• [WORK REQUIRED]: Reproduce the material below verbatim, line for line, and leave the pictures out of the output.

[Dataset excerpts]

Segment Open

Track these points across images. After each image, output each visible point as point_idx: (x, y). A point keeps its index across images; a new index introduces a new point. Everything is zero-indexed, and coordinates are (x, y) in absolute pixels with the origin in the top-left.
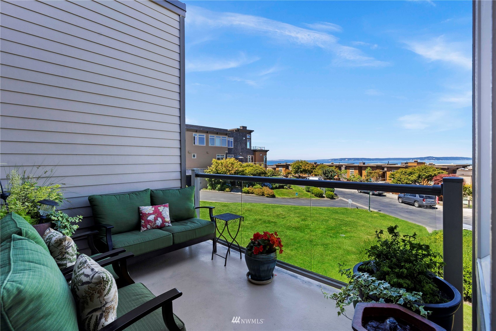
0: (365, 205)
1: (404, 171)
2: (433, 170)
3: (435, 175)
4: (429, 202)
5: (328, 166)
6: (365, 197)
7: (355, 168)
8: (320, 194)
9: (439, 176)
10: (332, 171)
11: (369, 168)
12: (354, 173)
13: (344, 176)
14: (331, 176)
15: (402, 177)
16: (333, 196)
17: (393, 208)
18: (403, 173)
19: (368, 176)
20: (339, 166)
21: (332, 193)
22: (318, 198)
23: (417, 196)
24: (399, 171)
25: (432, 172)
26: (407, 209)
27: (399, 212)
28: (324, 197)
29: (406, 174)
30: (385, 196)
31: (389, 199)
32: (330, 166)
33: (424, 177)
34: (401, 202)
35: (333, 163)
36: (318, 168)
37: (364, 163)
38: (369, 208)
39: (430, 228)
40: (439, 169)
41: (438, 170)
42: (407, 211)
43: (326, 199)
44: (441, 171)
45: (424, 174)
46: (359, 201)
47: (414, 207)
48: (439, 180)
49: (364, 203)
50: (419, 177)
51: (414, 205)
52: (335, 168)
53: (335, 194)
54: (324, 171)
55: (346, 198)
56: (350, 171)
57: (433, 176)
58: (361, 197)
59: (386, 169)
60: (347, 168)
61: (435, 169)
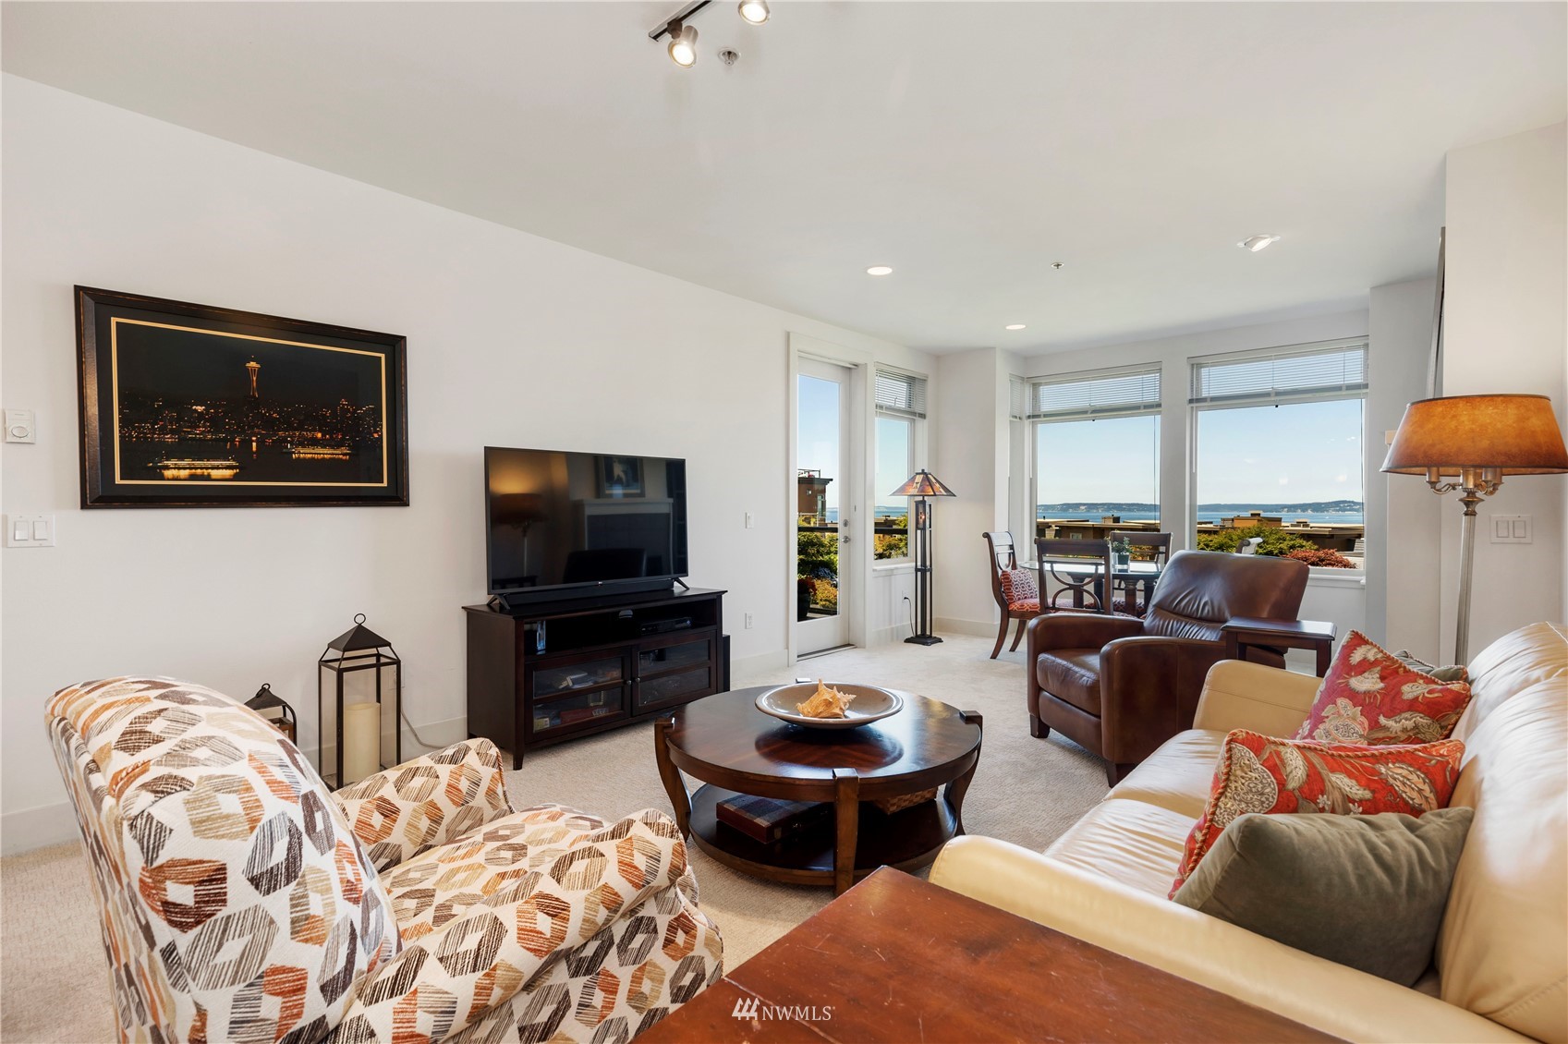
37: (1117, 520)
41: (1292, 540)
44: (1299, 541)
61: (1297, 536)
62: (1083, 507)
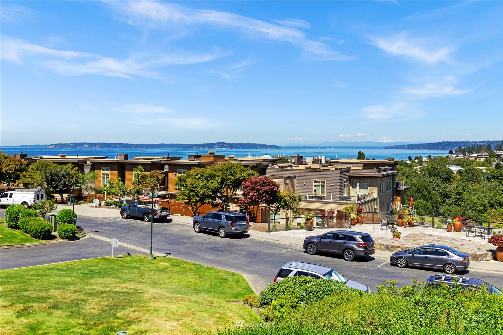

Segment Closed

• [ANSWER SECTION]:
Track these points across images. After each image, output each visible point as point_idx: (x, y). A point keeps its index across images; a new index introduces a new point. Everything is zero-indexed, and coordinates are (x, y) in absolute pixels with the origin in the top-left.
0: (365, 205)
1: (404, 171)
2: (433, 170)
3: (435, 175)
4: (429, 202)
5: (328, 166)
6: (365, 197)
7: (355, 168)
8: (320, 194)
9: (439, 176)
10: (332, 171)
11: (369, 168)
12: (354, 173)
13: (344, 176)
14: (331, 176)
15: (402, 177)
16: (333, 196)
17: (393, 208)
18: (403, 173)
19: (368, 176)
20: (339, 166)
21: (332, 193)
22: (318, 198)
23: (417, 196)
24: (399, 171)
25: (432, 172)
26: (407, 209)
27: (399, 212)
28: (324, 197)
29: (406, 174)
30: (385, 196)
31: (389, 199)
32: (330, 166)
33: (424, 177)
34: (401, 202)
35: (333, 163)
36: (318, 168)
37: (364, 163)
38: (369, 208)
39: (430, 228)
40: (439, 169)
41: (438, 170)
42: (407, 211)
43: (326, 199)
44: (441, 171)
45: (424, 174)
46: (359, 201)
47: (414, 207)
48: (439, 180)
49: (364, 203)
50: (419, 177)
51: (414, 205)
52: (335, 168)
53: (335, 194)
54: (324, 171)
55: (346, 198)
56: (350, 171)
57: (433, 176)
58: (361, 197)
59: (386, 169)
60: (347, 168)
61: (435, 169)
37: (1117, 520)
41: (1292, 540)
44: (1299, 541)
61: (1297, 536)
62: (1083, 507)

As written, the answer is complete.